Pomades being solid must be divided into small pieces which may be done with a knife, but the following procedure is more suitable and less laborious. The pomade is placed in a tin cylinder four inches wide and about a foot high, which is open at one end, the other being closed with a tin plate having several fine openings. The cylinder filled with pomade is set upon the bottle containing the alcohol for extraction, and the pomade is pressed through the openings in the shape of thin threads by means of a piston.
In this way, of course, the pomade acquires a very large surface and rapidly yields the aromatic substance to the alcohol. The odor of the pomade differs according to the length of time which it has been subjected to the flowers, and on being treated with alcohol furnishes extracts of corresponding strength. This should be borne in mind in the manufacture of perfumes which are intended to be uniform in quality.
After two cold and one warm infusion of the pomade, it may be made to yield some more aromatic material by heating it carefully to its exact melting-point, when extract again appears on the surface and can be poured off by gentle inclination of the vessel.
In the following pages we give the proportions by weight and measure employed by the most important French, English, and German manufacturers for their pomade extracts or solutions of the essential oils in alcohol. As to the latter we again repeat that it must be over 88 to 90% strength according to Tralles or even stronger, and that it must be absolutely free from any trace of amyl alcohol (potato fusel oil), the least amount of which impairs the delicacy of the odor. In this country (the United States) there is no difficulty whatever in obtaining alcohol of proper strength. The market offers scarcely any other but that of 94%. Of course deodorized alcohol, or so-called Cologne spirit should be used. Grain and wine spirits are the kinds which when rectified are to be preferred to all others. All the citron oils (i.e., oils of lemon, bergamot, and those with similar odor), rose oils (oils of rose, geranium, and rhodium), and many other sweet scents are most fragrant when dissolved in pure spirit of wine, while the odors from the animal kingdom and those of violet (violet and orris root) smell sweetest when dissolved in grain spirit.
The essences prepared from pomades or huiles antiques usually contain in solution some fat which is best removed by cooling. To this end the vessels containing the essences are placed in a vat and surrounded with pellets of ice and crystals of chloride of calcium. By this mixture the temperature can be reduced below-20° C. (-4° F.), and after some time the fats are deposited in a solid form at the bottom of the vessel.
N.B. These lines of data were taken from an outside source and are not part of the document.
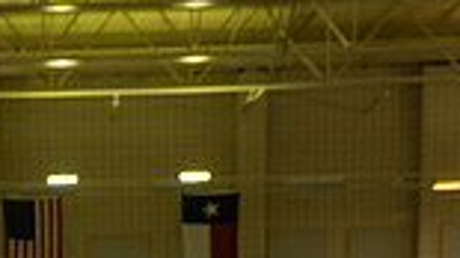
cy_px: 658
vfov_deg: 7.9
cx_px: 27
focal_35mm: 140
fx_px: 1707
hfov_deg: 15.1
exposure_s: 1/250
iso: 500
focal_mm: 46
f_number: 7.1
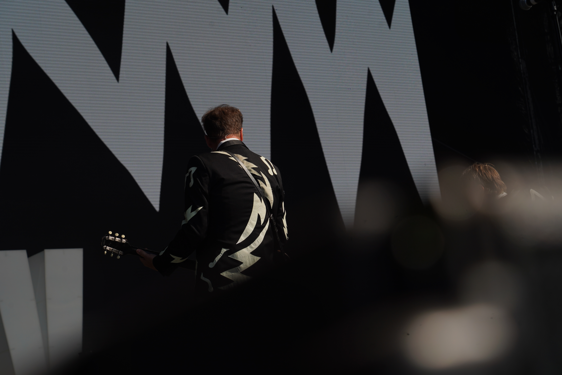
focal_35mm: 105
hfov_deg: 19.5
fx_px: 1639
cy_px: 188
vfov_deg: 13.0
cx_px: 281
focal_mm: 105
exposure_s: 1/640
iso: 100
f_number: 8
This is then taken from the vat and the essence carefully poured from the sediment.
The alcoholic extracts of the pomades or solutions of the aromatics are called essences or extracts (French, extraits); the solutions obtained from resins and balsams are usually termed tinctures.
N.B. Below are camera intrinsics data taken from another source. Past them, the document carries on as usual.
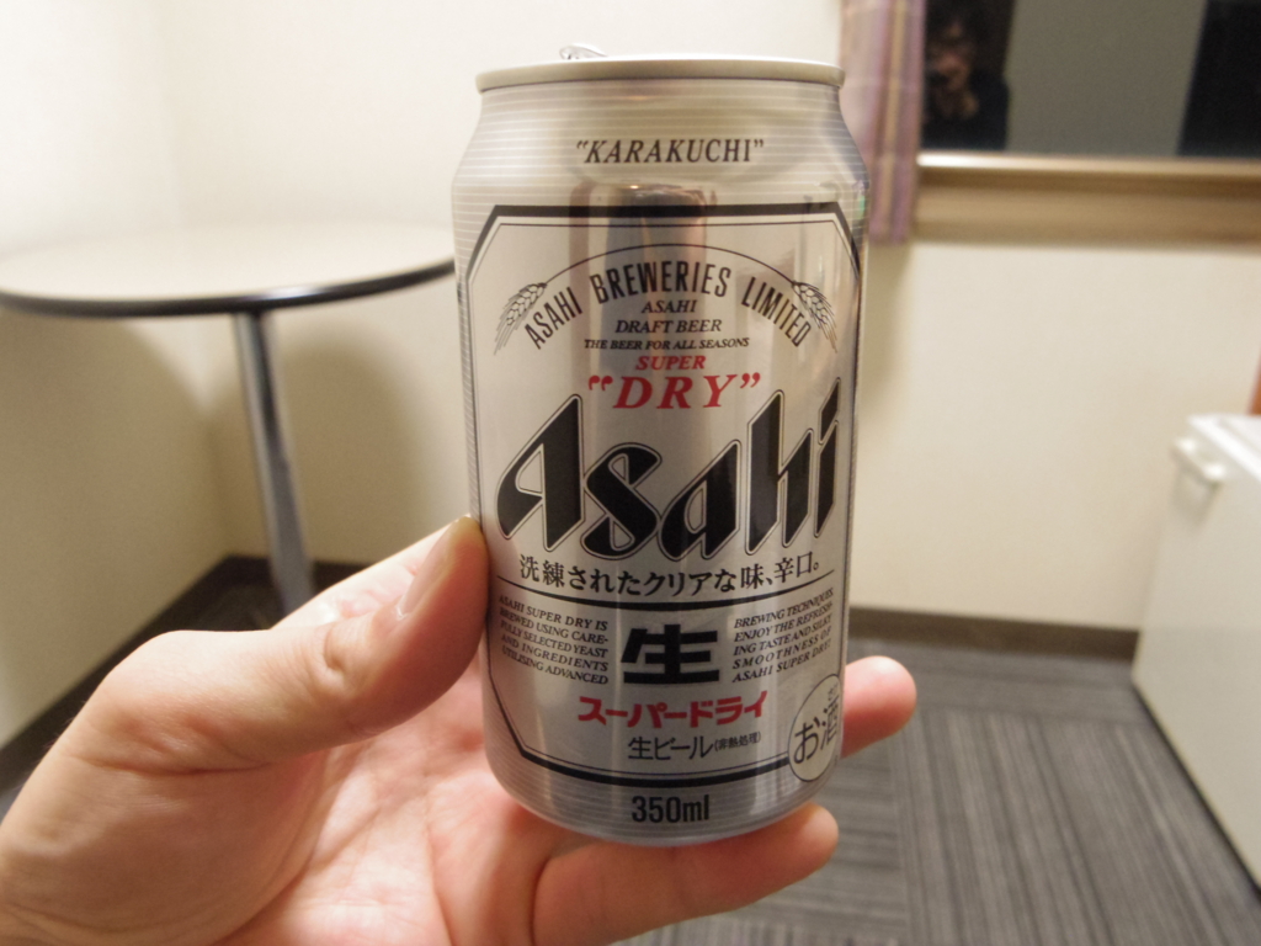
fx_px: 1020
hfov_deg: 63.4
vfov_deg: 49.7
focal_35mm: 28
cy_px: 473
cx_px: 630
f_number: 2.8
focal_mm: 5.1
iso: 1250
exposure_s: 1/50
While some extracts, owing to their strong odor, can be used only when diluted with alcohol, others are employed in perfumes as such. Pure extracts (extraits purs) are those containing only a single odor and are but rarely used as perfumes; the latter are usually mixtures of several, often a great many odors.
[CHAPTER XI.]
DIRECTIONS FOR MAKING THE MOST IMPORTANT ESSENCES AND EXTRACTS.
Note.—There is considerable confusion, in works on perfumery, regarding the terms essence and extract. In French works, essence always means “essential oil.” Thus “essence de rose” is “essential oil of roses,” or “attar (otto) of roses.” Extrait (French) is used of alcoholic solutions of oils, as well as alcoholic extracts of pomades, or of substances not wholly soluble in alcohol, and also of compound liquids. In English, essence is used, and should be confined to alcoholic solutions of essential oils (“essence of lemon,” “essence of peppermint”). It is, then, equivalent to the term “spirit,” which is also used only of alcoholic solutions of essential oils or other volatile substance (such as: spirit of peppermint, essence of peppermint; spirit of camphor, etc.). Liquid alcoholic extracts of substances not wholly soluble in alcohol are properly called tinctures (for instance, tincture of benzoin, tincture of musk); and liquid alcoholic extracts of pomades, or compound odorous liquids, are best comprised under the general term extracts.